Proxmox 3 min read

Getting Started with Proxmox VE on Common Hardware

A practical guide to installing and configuring Proxmox VE on used enterprise or consumer hardware for your homelab.

proxmoxvirtualizationhomelablinuxdebian

Proxmox Virtual Environment (VE) is one of the best platforms for running a homelab or small production environment. It combines KVM virtualization and LXC containers under a single management interface — all on top of Debian.

This guide walks through a real-world Proxmox deployment on retired enterprise hardware.

Hardware Requirements

You don’t need the latest hardware. Proxmox runs well on:

  • CPU: Any x86-64 CPU with VT-x/AMD-V support.
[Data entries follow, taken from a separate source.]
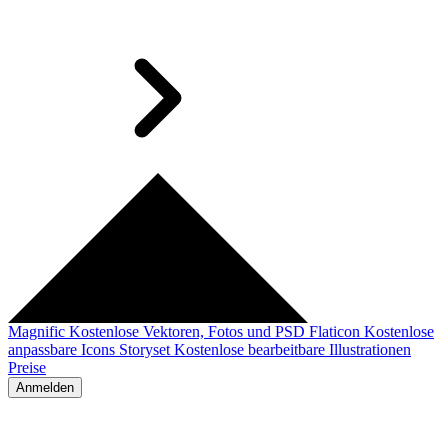
Magnific
Kostenlose Vektoren, Fotos und PSD
Flaticon
Kostenlose
anpassbare Icons
Storyset
Kostenlose bearbeitbare Illustrationen
Preise
Anmelden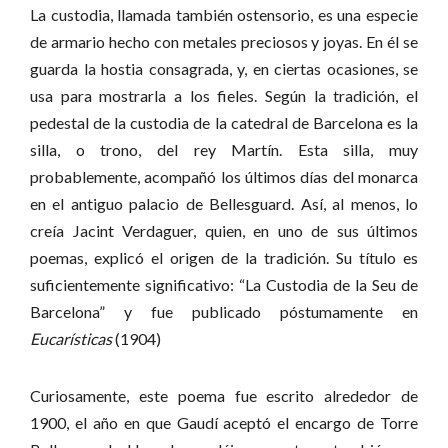
La custodia, llamada también ostensorio, es una especie
de armario hecho con metales preciosos y joyas. En él se
guarda la hostia consagrada, y, en ciertas ocasiones, se
usa para mostrarla a los fieles. Según la tradición, el
pedestal de la custodia de la catedral de Barcelona es la
silla, o trono, del rey Martín. Esta silla, muy
probablemente, acompañó los últimos días del monarca
en el antiguo palacio de Bellesguard. Así, al menos, lo
creía Jacint Verdaguer, quien, en uno de sus últimos
poemas, explicó el origen de la tradición. Su título es
suficientemente significativo: “La Custodia de la Seu de
Barcelona” y fue publicado póstumamente en
Eucarísticas
(1904)
Curiosamente, este poema fue escrito alrededor de
1900, el año en que Gaudí aceptó el encargo de Torre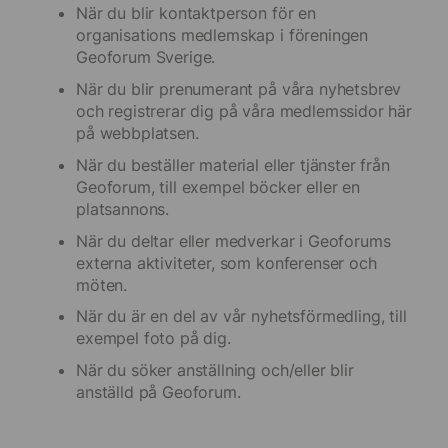
När du blir kontaktperson för en
organisations medlemskap i föreningen
Geoforum Sverige.
När du blir prenumerant på våra nyhetsbrev
och registrerar dig på våra medlemssidor här
på webbplatsen.
När du beställer material eller tjänster från
Geoforum, till exempel böcker eller en
platsannons.
När du deltar eller medverkar i Geoforums
externa aktiviteter, som konferenser och
möten.
När du är en del av vår nyhetsförmedling, till
exempel foto på dig.
När du söker anställning och/eller blir
anställd på Geoforum.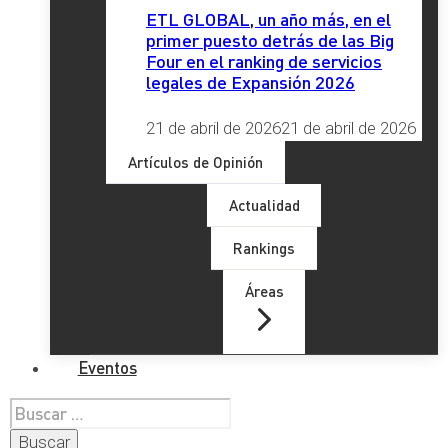
ETL GLOBAL, un año más, en el
primer puesto detrás de las Big
Four en el ranking de servicios
legales de Expansión 2026
21 de abril de 2026
21 de abril de 2026
Artículos de Opinión
Actualidad
Rankings
Áreas
Eventos
Buscar: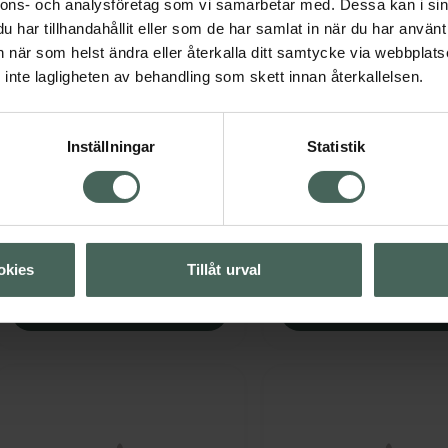
nnons- och analysföretag som vi samarbetar med. Dessa kan i sin
har tillhandahållit eller som de har samlat in när du har använt 
an när som helst ändra eller återkalla ditt samtycke via webbplats
inte lagligheten av behandling som skett innan återkallelsen.
25%
25%
4.8 av 5 i omdöme
3.7 av 5 i omdöme
Löwengrip Clean & Calm -
Löwengrip Moisture
Inställningar
Statistik
Facial Cleanser
The Go - Facial Mist
Ansiktsrengöring 75 ml
Ansiktsvatten 100 ml
Kampanjpris online
Kampanjpris onli
104,25 kr
101,25 kr
okies
Tillåt urval
Tidigare pris:
139 kr
Tidigare pris:
135 k
Löwengrip Clean & Calm - Facial Cleans
Löwen
Köp
Köp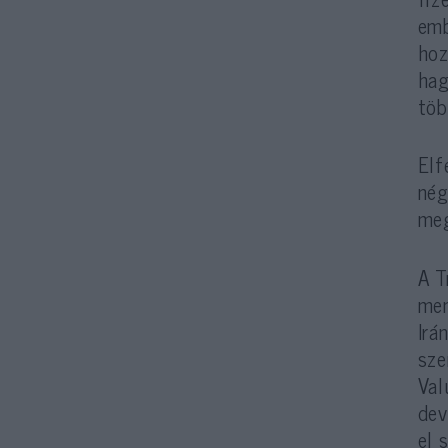
emb
hoz
hag
töb
Elf
nég
meg
A T
men
Irá
sze
Val
dev
el 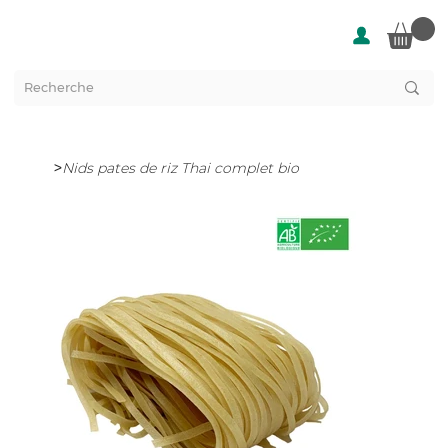
>
Nids pates de riz Thai complet bio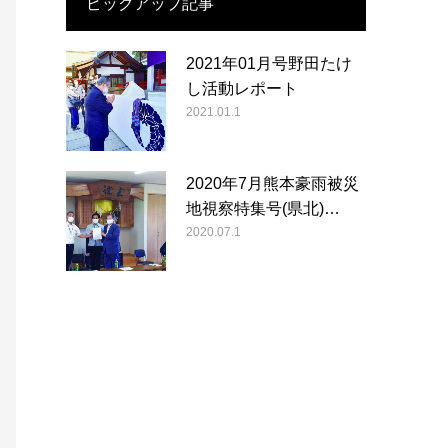
ピックアップ記事
2021年01月号野田たけ
し活動レポート
2021.01.1
2020年7月熊本豪雨被災
地視察特集号(県北)…
2020.07.1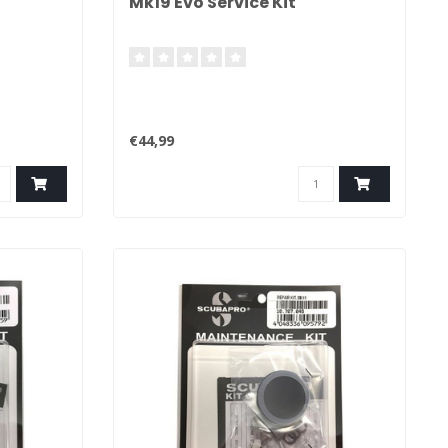
Mk19 Evo Service Kit
€44,99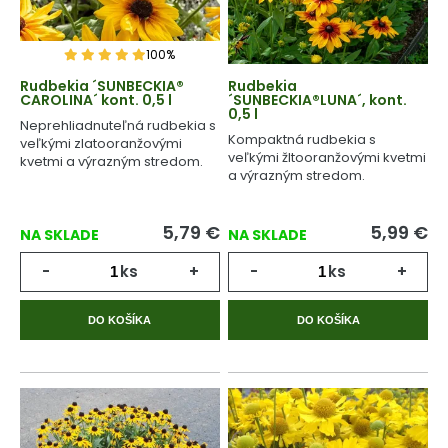
100%
Rudbekia ´SUNBECKIA®
Rudbekia
CAROLINA´ kont. 0,5 l
´SUNBECKIA®LUNA´, kont.
0,5 l
Neprehliadnuteľná rudbekia s
Kompaktná rudbekia s
veľkými zlatooranžovými
veľkými žltooranžovými kvetmi
kvetmi a výrazným stredom.
a výrazným stredom.
5,79
€
5,99
€
NA SKLADE
NA SKLADE
-
ks
+
-
ks
+
DO KOŠÍKA
DO KOŠÍKA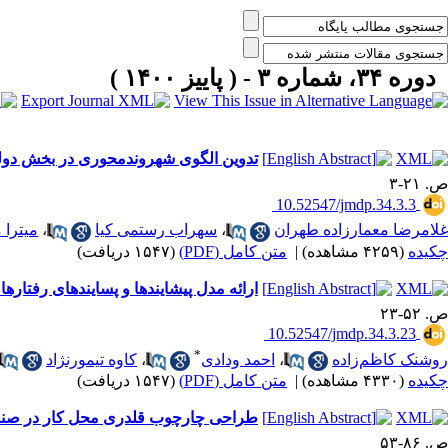
دوره ۳۴، شماره ۳ - ( پاییز ۱۴۰۰ )
تدوین الگوی شهروندمحوری در بخش دولتی
ص. ۲۱-۳
‎ 10.52547/jmdp.34.3.3
غلامرضا معمارزاده طهران
،
سهراب رستمی کیا
،
میترا 
چکیده
(۴۲۵۹ مشاهده)
|
متن کامل (PDF)
(۱۵۴۷ دریافت)
ارائه مدل پیشایندها و پسایندهای رفتا
ص. ۵۲-۲۳
‎ 10.52547/jmdp.34.3.23
*
روشنک کاظم‌زاده
،
احمد ودادی
،
کاوه تیمورنژاد
چکیده
(۴۳۳۰ مشاهده)
|
متن کامل (PDF)
(۱۵۴۷ دریافت)
طراحی چارچوب قلدری محل کار در صنع
ص. ۸۶-۵۳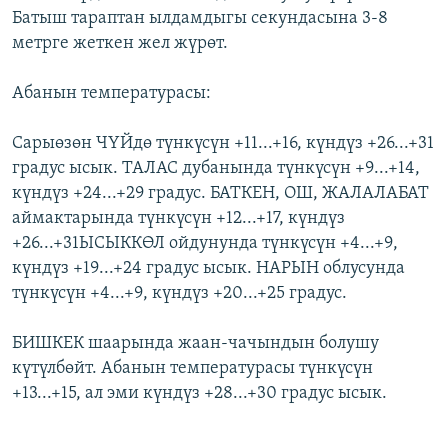
Батыш тараптан ылдамдыгы секундасына 3-8
ОНЛАЙН ШЕРИНЕ
ЭЖЕ-СИҢДИЛЕР
метрге жеткен жел жүрөт.
АЗАТТЫК+
ЫҢГАЙСЫЗ СУРООЛОР
Абанын температурасы:
Сарыөзөн ЧҮЙдө түнкүсүн +11...+16, күндүз +26...+31
ЭЕ/АРнун бардык сайттары
градус ысык. ТАЛАС дубанында түнкүсүн +9...+14,
күндүз +24...+29 градус. БАТКЕН, ОШ, ЖАЛАЛАБАТ
аймактарында түнкүсүн +12...+17, күндүз
+26...+31ЫСЫККӨЛ ойдунунда түнкүсүн +4...+9,
күндүз +19...+24 градус ысык. НАРЫН облусунда
түнкүсүн +4...+9, күндүз +20...+25 градус.
БИШКЕК шаарында жаан-чачындын болушу
күтүлбөйт. Абанын температурасы түнкүсүн
+13...+15, ал эми күндүз +28...+30 градус ысык.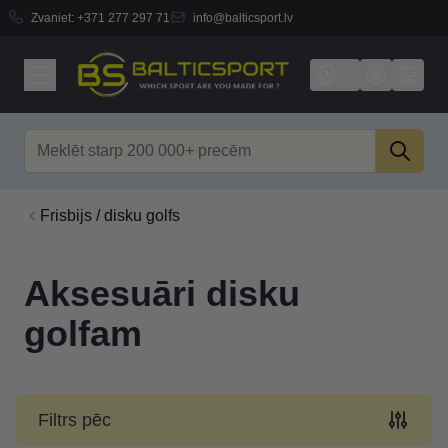
Zvaniet:
+371 277 297 71
info@balticsport.lv
Skip to Content
Search
Frisbijs / disku golfs
Aksesuāri disku
golfam
Filtrs pēc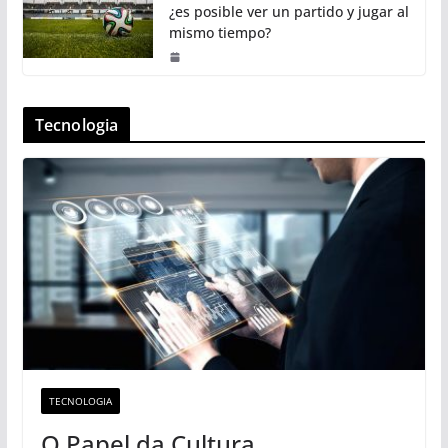
¿es posible ver un partido y jugar al
mismo tiempo?
Tecnologia
TECNOLOGIA
O Papel da Cultura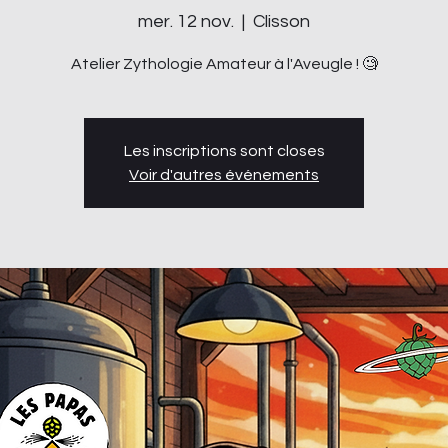
mer. 12 nov.
  |  
Clisson
Atelier Zythologie Amateur à l'Aveugle ! 🧐
Les inscriptions sont closes
Voir d'autres événements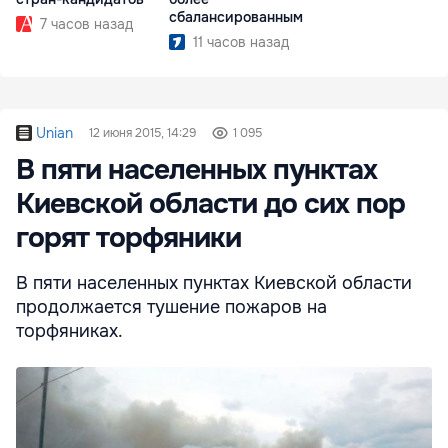
сбалансированным
7 часов назад
11 часов назад
Unian
12 июня 2015, 14:29
1 095
В пяти населенных пунктах
Киевской области до сих пор
горят торфяники
В пяти населенных пунктах Киевской области
продолжается тушение пожаров на
торфяниках.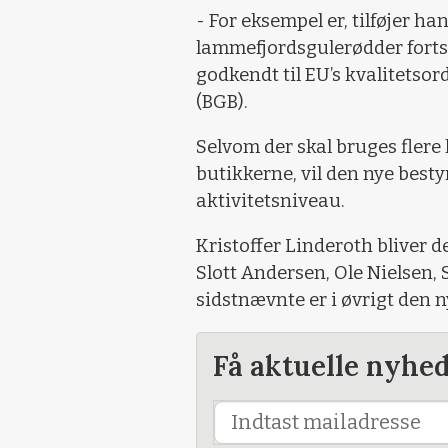
- For eksempel er, tilføjer h
lammefjordsgulerødder fortsa
godkendt til EU’s kvalitetso
(BGB).
Selvom der skal bruges flere 
butikkerne, vil den nye best
aktivitetsniveau.
Kristoffer Linderoth bliver d
Slott Andersen, Ole Nielsen,
sidstnævnte er i øvrigt den n
Få aktuelle nyhe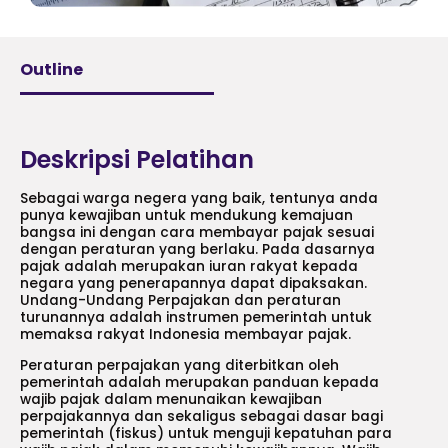
Outline
Deskripsi Pelatihan
Sebagai warga negera yang baik, tentunya anda
punya kewajiban untuk mendukung kemajuan
bangsa ini dengan cara membayar pajak sesuai
dengan peraturan yang berlaku. Pada dasarnya
pajak adalah merupakan iuran rakyat kepada
negara yang penerapannya dapat dipaksakan.
Undang-Undang Perpajakan dan peraturan
turunannya adalah instrumen pemerintah untuk
memaksa rakyat Indonesia membayar pajak.
Peraturan perpajakan yang diterbitkan oleh
pemerintah adalah merupakan panduan kepada
wajib pajak dalam menunaikan kewajiban
perpajakannya dan sekaligus sebagai dasar bagi
pemerintah (fiskus) untuk menguji kepatuhan para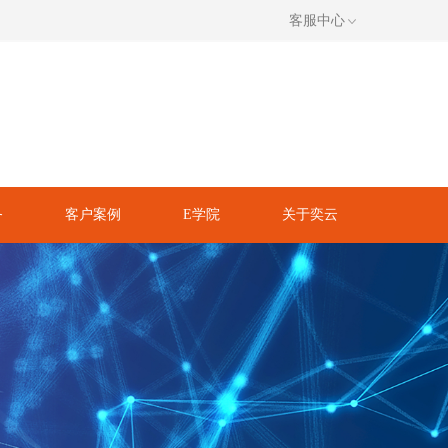
客服中心
务
客户案例
E学院
关于奕云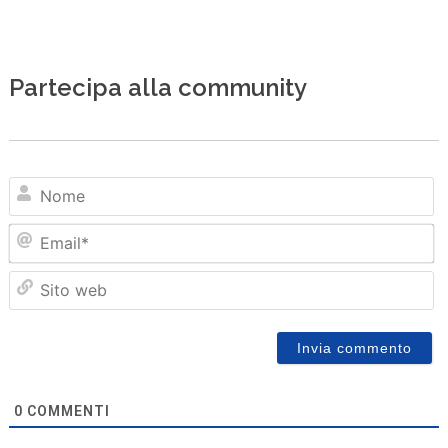
Partecipa alla community
N
Em
Sit
we
0
COMMENTI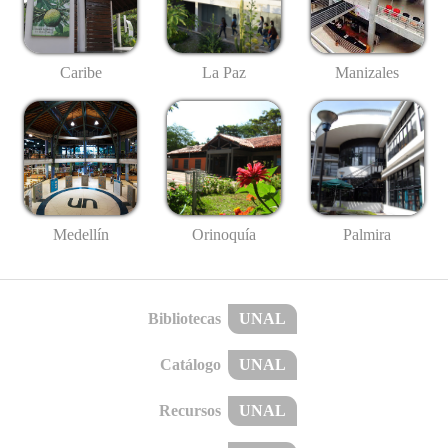
Caribe
La Paz
Manizales
Medellín
Palmira
Orinoquía
Bibliotecas
UNAL
Catálogo
UNAL
Recursos
UNAL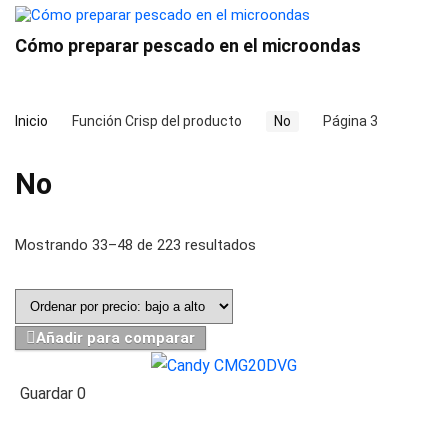
Cómo preparar pescado en el microondas
Inicio
Función Crisp del producto
No
Página 3
No
Mostrando 33–48 de 223 resultados
Añadir para comparar
Guardar
0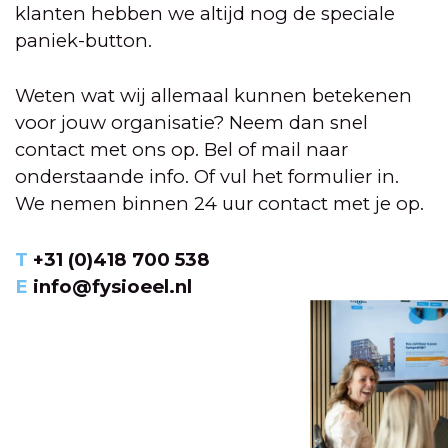
klanten hebben we altijd nog de speciale
paniek-button.
Weten wat wij allemaal kunnen betekenen
voor jouw organisatie? Neem dan snel
contact met ons op. Bel of mail naar
onderstaande info. Of vul het formulier in.
We nemen binnen 24 uur contact met je op.
T
+31 (0)418 700 538
E
info@fysioeel.nl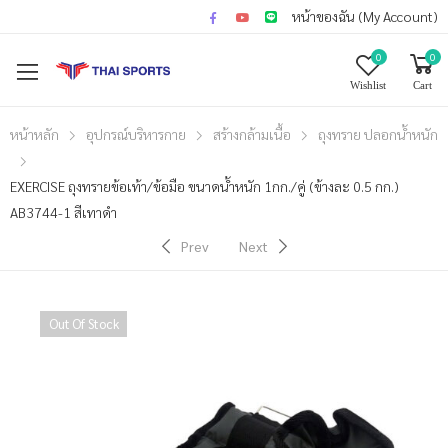
หน้าของฉัน (My Account)
0
0
Wishlist
Cart
หน้าหลัก
อุปกรณ์บริหารกาย
สร้างกล้ามเนื้อ
ถุงทราย ปลอกน้ำหนัก
EXERCISE ถุงทรายข้อเท้า/ข้อมือ ขนาดน้ำหนัก 1กก./คู่ (ข้างละ 0.5 กก.)
AB3744-1 สีเทาดำ
Prev
Next
Out Of Stock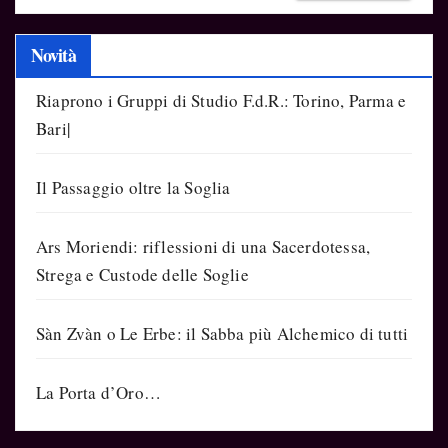
Novità
Riaprono i Gruppi di Studio F.d.R.: Torino, Parma e
Bari|
Il Passaggio oltre la Soglia
Ars Moriendi: riflessioni di una Sacerdotessa,
Strega e Custode delle Soglie
Sàn Zvàn o Le Erbe: il Sabba più Alchemico di tutti
La Porta d’Oro…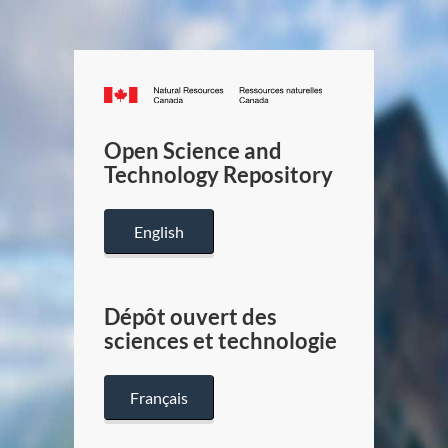
Canada.ca
/
Gouverneme
Open Science and
du
Technology Repository
Canada
English
Dépôt ouvert des
sciences et technologie
Français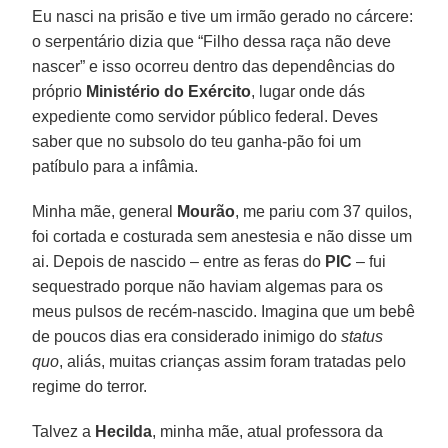
Eu nasci na prisão e tive um irmão gerado no cárcere:
o serpentário dizia que “Filho dessa raça não deve
nascer” e isso ocorreu dentro das dependências do
próprio
Ministério do Exército
, lugar onde dás
expediente como servidor público federal. Deves
saber que no subsolo do teu ganha-pão foi um
patíbulo para a infâmia.
Minha mãe, general
Mourão
, me pariu com 37 quilos,
foi cortada e costurada sem anestesia e não disse um
ai. Depois de nascido – entre as feras do
PIC
– fui
sequestrado porque não haviam algemas para os
meus pulsos de recém-nascido. Imagina que um bebê
de poucos dias era considerado inimigo do
status
quo
, aliás, muitas crianças assim foram tratadas pelo
regime do terror.
Talvez a
Hecilda
, minha mãe, atual professora da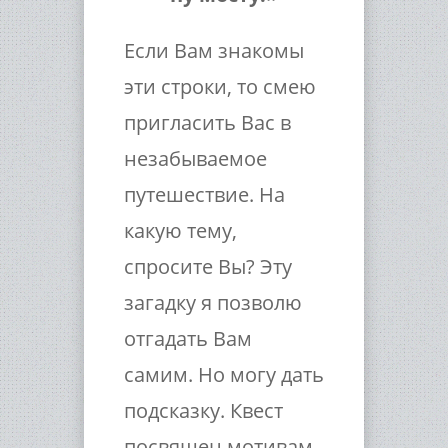
Если Вам знакомы
эти строки, то смею
пригласить Вас в
незабываемое
путешествие. На
какую тему,
спросите Вы? Эту
загадку я позволю
отгадать Вам
самим. Но могу дать
подсказку. Квест
посвящен мотивам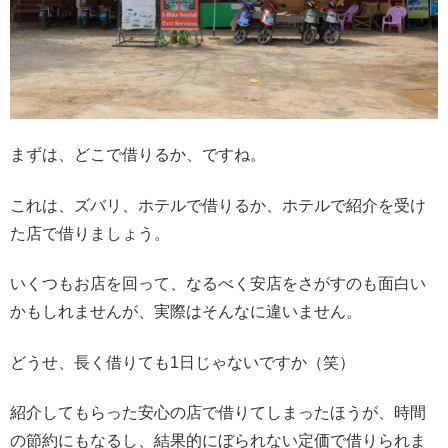
まずは、どこで借りるか、ですね。
これは、ズバリ、ホテルで借りるか、ホテルで紹介を受け
た店で借りましょう。
いくつもお店を回って、なるべく安店をさがすのも面白い
かもしれませんが、実際はそんなに違いません。
どうせ、長く借りても1日じゃないですか（笑）
紹介してもらった安心の店で借りてしまったほうが、時間
の節約にもなるし、結果的にぼられない定価で借りられま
The more cores, the better.
  • RAM: 8GB minimum, 32GB+ recommended for multiple VMs.
  • Storage: An SSD for the OS and VM images is strongly recommended.
  • Networking: At least one Gigabit Ethernet port.

I’ve personally deployed Proxmox on the following hardware:

HardwareSpecsPerformance
Dell Optiplex 7050 SFFi5-7500, 32GB DDR4, 512GB NVMeExcellent for 8-10 light VMs
HP EliteDesk 800 G4i7-8700, 64GB DDR4, 1TB NVMeHandles 15+ VMs easily
Custom buildRyzen 5 5600G, 64GB DDR4Great balance of power and efficiency

Installation

  1. Download the latest Proxmox VE ISO from proxmox.com
  2. Write it to a USB drive using dd or Rufus
  3. Boot from USB and follow the installer
# Example: write ISO to USB on Linux
sudo dd if=proxmox-ve_*.iso of=/dev/sdX bs=4M status=progress

# Verify after writing
sync

Post-Installation Configuration

After first boot, configure the basics:

# Update the system
apt update && apt dist-upgrade -y

# Disable the enterprise repository if you don't have a subscription
sed -i 's/^deb/#deb/' /etc/apt/sources.list.d/pve-enterprise.list

# Add the no-subscription repository
echo "deb http://download.proxmox.com/debian/pve bookworm pve-no-subscription" \
  > /etc/apt/sources.list.d/pve-no-subscription.list

# Enable IOMMU for PCI passthrough (if needed)
sed -i 's/^GRUB_CMDLINE_LINUX_DEFAULT="quiet"/GRUB_CMDLINE_LINUX_DEFAULT="quiet intel_iommu=on iommu=pt"/' \
  /etc/default/grub
update-grub

Storage Layout Best Practices

A practical storage layout for a single-node Proxmox server:

/dev/nvme0n1 (system disk)
├── local (Directory) → /var/lib/vz
│   ├── ISO images
│   └── Container templates
├── local-lvm (LVM-Thin) → VM disks and CT rootfs
│   └── Thin-provisioned storage pool
└── Optional: Separate SSD/dataset for backups

First VM Deployment

Create your first VM using an Ubuntu cloud image:

# Download the cloud image
wget https://cloud-images.ubuntu.com/noble/current/noble-server-cloudimg-amd64.img \
  -O /var/lib/vz/template/iso/

# Create VM from CLI
qm create 100 \
  --name ubuntu-base \
  --memory 2048 \
  --cores 2 \
  --net0 virtio,bridge=vmbr0 \
  --scsihw virtio-scsi-pci

Security Considerations

  1. Change the default root password immediately
  2. Restrict SSH access to key-based authentication only
  3. Use the Proxmox firewall — it’s iptables-based and integrated
  4. Create non-root users for daily administration
  5. Keep the system updated — set up unattended-upgrades for security patches

Next Steps

Once Proxmox is running, consider:

  • Setting up Proxmox Backup Server (PBS) for automated VM backups
  • Creating LXC containers for lightweight services
  • Setting up a Docker host VM for container workloads
  • Configuring VLAN-aware networking for segmentation

Proxmox is one of the most capable platforms for homelab and small-scale production. The learning curve is manageable, and the results are professional-grade infrastructure.